How to Clear Safari Search History, Cache, and Suggestions

Safari quietly builds up a detailed record of your browsing activity — every search you've typed, every site you've visited, and every autofill suggestion it's learned to offer. Knowing how to clear that data, and understanding which data you're actually clearing, makes a real difference in how the browser behaves afterward.

What "Safari Search" Actually Stores

When you type into Safari's address bar (called the Smart Search Field), the browser draws from several distinct data sources:

  • Search history — the actual queries and URLs you've previously entered
  • AutoFill suggestions — form data and login info Safari has saved
  • Browser cache — locally stored website files that speed up repeat visits
  • Cookies — small files websites use to track sessions and preferences
  • Frequently Visited Sites — shortcuts Safari surfaces on the new tab page

Clearing "search history" in common usage usually means clearing the browsing history and search suggestions, but those other layers exist independently. Knowing which one is bothering you helps you avoid clearing more than you need to.

How to Clear Safari Search History on iPhone and iPad 📱

Apple's mobile Safari gives you a few different paths depending on how thorough you want to be.

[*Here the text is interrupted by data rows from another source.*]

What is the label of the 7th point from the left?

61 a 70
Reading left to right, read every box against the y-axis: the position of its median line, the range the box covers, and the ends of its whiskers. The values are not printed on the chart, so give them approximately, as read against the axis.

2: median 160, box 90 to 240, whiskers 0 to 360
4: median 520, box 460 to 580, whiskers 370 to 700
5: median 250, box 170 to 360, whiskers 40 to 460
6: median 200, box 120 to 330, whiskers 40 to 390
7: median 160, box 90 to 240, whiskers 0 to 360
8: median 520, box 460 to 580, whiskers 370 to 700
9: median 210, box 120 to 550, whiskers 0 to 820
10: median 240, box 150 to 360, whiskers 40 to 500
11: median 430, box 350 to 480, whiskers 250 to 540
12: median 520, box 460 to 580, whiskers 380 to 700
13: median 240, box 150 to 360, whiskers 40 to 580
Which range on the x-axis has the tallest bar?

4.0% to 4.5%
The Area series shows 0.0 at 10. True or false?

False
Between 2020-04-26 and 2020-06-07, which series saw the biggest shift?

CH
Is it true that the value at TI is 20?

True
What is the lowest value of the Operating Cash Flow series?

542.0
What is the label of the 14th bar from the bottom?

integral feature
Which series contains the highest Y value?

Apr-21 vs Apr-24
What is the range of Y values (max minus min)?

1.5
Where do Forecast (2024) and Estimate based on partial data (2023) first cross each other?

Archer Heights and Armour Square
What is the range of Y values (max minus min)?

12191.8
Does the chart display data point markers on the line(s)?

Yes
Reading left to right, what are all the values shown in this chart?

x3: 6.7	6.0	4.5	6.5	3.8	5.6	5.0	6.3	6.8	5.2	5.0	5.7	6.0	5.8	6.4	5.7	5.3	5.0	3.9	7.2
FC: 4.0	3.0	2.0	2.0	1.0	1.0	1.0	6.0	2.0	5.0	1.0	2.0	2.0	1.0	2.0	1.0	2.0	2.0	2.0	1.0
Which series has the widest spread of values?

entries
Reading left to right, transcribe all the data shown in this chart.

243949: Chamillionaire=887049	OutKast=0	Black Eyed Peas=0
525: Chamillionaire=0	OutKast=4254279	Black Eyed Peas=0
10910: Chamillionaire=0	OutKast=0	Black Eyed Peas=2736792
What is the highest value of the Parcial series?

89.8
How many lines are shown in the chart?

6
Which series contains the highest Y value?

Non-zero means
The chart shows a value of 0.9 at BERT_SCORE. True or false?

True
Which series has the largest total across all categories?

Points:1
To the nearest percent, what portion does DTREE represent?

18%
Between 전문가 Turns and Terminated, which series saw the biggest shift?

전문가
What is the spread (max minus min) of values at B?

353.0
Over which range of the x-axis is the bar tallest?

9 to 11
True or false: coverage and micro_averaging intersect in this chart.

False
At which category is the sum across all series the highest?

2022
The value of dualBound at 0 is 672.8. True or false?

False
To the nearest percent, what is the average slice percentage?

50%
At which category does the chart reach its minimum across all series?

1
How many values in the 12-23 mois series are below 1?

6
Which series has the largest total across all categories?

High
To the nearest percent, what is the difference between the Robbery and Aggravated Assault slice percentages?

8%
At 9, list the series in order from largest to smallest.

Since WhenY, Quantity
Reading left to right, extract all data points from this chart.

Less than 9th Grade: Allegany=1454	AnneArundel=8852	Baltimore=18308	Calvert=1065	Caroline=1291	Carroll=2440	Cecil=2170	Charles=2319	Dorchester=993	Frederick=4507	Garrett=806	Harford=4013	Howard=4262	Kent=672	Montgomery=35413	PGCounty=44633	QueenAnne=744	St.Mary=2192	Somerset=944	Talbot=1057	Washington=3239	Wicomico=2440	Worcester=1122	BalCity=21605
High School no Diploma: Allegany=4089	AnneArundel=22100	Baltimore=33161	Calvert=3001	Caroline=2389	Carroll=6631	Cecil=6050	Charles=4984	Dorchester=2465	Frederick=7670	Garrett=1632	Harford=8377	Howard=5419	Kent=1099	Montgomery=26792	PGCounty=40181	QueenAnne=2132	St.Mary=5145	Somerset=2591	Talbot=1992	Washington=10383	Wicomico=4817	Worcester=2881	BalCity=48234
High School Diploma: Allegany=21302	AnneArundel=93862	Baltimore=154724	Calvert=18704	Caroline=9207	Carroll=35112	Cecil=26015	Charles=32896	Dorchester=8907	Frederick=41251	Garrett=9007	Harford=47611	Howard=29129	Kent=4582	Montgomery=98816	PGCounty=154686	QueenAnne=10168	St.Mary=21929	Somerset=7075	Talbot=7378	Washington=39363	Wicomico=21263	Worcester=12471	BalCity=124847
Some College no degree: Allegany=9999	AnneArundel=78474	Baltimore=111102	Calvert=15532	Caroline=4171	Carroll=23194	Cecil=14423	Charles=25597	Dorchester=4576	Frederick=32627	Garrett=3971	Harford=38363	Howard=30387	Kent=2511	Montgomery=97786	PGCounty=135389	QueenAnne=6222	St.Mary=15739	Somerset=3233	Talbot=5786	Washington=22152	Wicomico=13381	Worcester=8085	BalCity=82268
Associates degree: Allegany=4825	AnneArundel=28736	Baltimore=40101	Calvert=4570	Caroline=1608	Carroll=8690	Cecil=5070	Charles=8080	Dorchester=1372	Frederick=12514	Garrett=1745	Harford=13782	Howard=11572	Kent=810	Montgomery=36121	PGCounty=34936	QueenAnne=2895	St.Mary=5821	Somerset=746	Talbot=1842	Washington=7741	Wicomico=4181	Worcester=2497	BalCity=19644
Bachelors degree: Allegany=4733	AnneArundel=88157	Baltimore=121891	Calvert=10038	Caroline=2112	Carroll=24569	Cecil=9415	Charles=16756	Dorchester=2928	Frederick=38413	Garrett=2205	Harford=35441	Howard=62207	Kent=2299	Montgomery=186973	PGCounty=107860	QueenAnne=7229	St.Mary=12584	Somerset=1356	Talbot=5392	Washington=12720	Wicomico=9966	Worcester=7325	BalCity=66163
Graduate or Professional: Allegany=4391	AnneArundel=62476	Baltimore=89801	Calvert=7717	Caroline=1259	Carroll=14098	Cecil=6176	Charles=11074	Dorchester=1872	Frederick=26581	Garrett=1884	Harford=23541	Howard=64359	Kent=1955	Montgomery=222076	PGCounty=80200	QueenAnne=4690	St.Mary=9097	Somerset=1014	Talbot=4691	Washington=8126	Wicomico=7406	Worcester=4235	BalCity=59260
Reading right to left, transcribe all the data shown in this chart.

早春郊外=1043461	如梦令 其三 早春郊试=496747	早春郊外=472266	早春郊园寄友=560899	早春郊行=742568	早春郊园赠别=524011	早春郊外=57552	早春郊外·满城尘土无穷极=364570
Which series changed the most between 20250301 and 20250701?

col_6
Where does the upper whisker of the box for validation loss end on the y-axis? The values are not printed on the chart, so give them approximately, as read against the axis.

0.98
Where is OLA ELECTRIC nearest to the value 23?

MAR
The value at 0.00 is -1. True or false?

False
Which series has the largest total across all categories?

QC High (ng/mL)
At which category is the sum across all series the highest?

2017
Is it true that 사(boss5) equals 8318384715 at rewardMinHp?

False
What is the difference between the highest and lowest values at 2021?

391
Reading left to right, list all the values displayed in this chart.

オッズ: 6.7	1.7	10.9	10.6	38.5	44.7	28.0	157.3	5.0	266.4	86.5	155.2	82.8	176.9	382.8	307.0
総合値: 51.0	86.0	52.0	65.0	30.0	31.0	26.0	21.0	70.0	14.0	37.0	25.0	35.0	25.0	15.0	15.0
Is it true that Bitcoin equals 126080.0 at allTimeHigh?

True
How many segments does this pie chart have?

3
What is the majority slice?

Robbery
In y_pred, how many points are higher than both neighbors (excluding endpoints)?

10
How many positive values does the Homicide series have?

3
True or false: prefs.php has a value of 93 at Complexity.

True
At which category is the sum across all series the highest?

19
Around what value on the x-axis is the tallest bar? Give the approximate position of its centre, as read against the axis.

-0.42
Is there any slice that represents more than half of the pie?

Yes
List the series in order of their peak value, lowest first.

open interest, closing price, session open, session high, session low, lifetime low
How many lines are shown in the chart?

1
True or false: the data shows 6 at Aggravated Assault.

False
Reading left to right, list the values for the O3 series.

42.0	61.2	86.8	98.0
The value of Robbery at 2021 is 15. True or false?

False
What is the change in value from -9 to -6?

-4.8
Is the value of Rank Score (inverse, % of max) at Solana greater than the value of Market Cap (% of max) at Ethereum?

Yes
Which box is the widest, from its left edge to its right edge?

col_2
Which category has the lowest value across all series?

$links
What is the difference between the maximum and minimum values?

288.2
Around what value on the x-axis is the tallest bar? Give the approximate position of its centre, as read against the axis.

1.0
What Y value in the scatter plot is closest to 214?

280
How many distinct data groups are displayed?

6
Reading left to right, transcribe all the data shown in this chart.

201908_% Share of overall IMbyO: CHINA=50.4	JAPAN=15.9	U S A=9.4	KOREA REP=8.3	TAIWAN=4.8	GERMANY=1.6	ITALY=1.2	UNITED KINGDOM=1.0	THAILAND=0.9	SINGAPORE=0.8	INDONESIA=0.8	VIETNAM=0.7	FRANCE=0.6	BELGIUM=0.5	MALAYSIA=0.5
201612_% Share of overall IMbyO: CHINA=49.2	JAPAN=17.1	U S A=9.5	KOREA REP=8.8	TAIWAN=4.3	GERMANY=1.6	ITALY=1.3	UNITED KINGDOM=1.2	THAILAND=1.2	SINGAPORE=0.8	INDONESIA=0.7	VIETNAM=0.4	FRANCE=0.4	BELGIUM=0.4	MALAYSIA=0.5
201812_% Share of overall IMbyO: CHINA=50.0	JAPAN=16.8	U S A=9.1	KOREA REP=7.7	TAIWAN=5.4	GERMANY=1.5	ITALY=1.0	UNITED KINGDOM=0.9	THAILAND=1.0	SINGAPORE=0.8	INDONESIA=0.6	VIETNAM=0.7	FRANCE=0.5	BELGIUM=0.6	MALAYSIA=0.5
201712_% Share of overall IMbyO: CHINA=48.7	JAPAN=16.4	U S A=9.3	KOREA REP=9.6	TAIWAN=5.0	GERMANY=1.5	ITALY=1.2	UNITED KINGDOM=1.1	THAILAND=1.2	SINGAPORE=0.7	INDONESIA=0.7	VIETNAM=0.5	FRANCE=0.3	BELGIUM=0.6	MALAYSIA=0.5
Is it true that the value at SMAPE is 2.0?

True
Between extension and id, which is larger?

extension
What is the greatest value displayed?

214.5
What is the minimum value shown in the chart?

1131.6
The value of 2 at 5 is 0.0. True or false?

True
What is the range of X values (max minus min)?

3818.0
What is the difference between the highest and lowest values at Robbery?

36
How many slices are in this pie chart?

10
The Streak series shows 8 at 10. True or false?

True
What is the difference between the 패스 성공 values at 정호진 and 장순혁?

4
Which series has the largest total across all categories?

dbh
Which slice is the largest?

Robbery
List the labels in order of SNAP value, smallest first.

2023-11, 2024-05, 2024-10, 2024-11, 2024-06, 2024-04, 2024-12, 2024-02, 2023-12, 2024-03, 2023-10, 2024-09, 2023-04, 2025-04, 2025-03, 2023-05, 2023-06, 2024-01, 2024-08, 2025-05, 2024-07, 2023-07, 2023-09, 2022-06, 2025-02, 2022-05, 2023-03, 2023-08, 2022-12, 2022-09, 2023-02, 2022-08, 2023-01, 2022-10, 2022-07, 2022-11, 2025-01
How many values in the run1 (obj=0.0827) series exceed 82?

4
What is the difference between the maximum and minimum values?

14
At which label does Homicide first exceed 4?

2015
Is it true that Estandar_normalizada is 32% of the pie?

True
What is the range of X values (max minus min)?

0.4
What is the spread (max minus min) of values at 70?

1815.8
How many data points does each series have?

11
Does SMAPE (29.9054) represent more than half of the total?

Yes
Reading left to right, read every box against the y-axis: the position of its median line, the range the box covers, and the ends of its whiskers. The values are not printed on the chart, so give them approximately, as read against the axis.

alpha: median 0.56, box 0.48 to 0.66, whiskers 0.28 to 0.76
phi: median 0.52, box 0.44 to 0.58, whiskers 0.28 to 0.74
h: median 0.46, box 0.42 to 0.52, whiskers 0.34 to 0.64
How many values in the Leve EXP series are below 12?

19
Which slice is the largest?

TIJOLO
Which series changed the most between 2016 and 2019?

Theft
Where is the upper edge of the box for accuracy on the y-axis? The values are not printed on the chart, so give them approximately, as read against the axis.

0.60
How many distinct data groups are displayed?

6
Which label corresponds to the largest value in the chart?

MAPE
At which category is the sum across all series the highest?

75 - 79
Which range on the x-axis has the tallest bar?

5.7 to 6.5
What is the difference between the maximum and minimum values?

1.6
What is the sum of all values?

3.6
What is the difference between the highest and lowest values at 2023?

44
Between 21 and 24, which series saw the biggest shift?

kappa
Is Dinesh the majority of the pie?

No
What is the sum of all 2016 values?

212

Clear All History and Website Data

  1. Open the Settings app
  2. Scroll down and tap Safari
  3. Tap Clear History and Website Data
  4. Confirm when prompted

This removes browsing history, cookies, and cached data in one step. It does not delete AutoFill passwords stored in iCloud Keychain — those are managed separately under Settings > Passwords.

Clear History Without Removing Website Data

From within the Safari app itself:

  1. Tap the book icon (bottom toolbar)
  2. Tap the clock icon to open History
  3. Tap Clear at the bottom right
  4. Choose a time range: Last Hour, Today, Today and Yesterday, or All Time

This approach removes your browsing and search history while leaving cached site data and cookies intact — which means sites you visit frequently may still load faster and may still recognize you as a returning visitor.

Remove Individual Search Suggestions

If you want to delete a specific URL or search term without wiping everything:

  1. Start typing in the address bar until the unwanted suggestion appears
  2. Swipe left on the suggestion
  3. Tap Delete

This is useful when an embarrassing search term or a mistyped URL keeps reappearing as a suggestion.

How to Clear Safari Search History on Mac 💻

Using the History Menu

  1. Open Safari
  2. Click History in the menu bar
  3. Click Clear History…
  4. Choose a time range from the dropdown
  5. Click Clear History

This removes visited pages, searches, and cached data associated with those visits.

Clearing Cache Separately (Advanced)

Safari's standard history clear doesn't always remove all cached files. For a deeper clean:

  1. In Safari, go to Safari > Settings (or Preferences on older macOS versions)
  2. Click the Advanced tab
  3. Enable Show Develop menu in menu bar
  4. Open the Develop menu
  5. Click Empty Caches

This clears stored website files without touching your browsing history or saved passwords.

Managing AutoFill Data on Mac

AutoFill data — saved usernames, passwords, credit card numbers, and form entries — lives separately from browsing history:

  1. Go to Safari > Settings > AutoFill
  2. Click Edit next to whichever category you want to manage
  3. Remove individual entries or clear entire categories

How iCloud Sync Affects What You Clear

If you're signed into iCloud with Safari sync enabled, clearing history on one device can clear it across all linked Apple devices. This is the default behavior for most users with an Apple ID active on multiple devices.

ScenarioHistory Cleared On
iCloud Safari sync ONAll signed-in Apple devices
iCloud Safari sync OFFCurrent device only
Private Browsing tabNot saved at all — no clearing needed

If you want to clear history on just one device without affecting others, you'd need to turn off iCloud > Safari sync on that device first, clear the history, then turn sync back on — understanding that this may also temporarily disrupt what syncs going forward.

Private Browsing: Prevention vs. Cleanup

Private Browsing mode in Safari prevents search and browsing history from being saved in the first place. It's not a way to clear existing history — it's a way to avoid creating it. Tabs opened in Private Browsing don't appear in history, don't save cookies beyond the session, and don't contribute to AutoFill learning.

Switching between regular and private browsing is a common source of confusion: closing a private tab removes that session's data automatically, but it does nothing to the history already accumulated in your regular browsing sessions.

The Variables That Change Your Experience

How Safari stores and clears search data shifts depending on several factors:

  • iOS or macOS version — menu layouts and available options have changed across software generations; older versions may have different paths
  • Whether iCloud Keychain and Safari sync are active — determines whether clearing is local or device-wide
  • Managed or supervised devices — school or work-managed iPhones and Macs may have restrictions that grey out or hide the Clear History option entirely
  • Screen Time settings — even personal devices with Screen Time enabled and content restrictions set can block access to history clearing under certain configurations

The specific steps that apply to your situation depend on how your device is set up, which version of iOS or macOS you're running, and whether any profile or parental control layer is in place.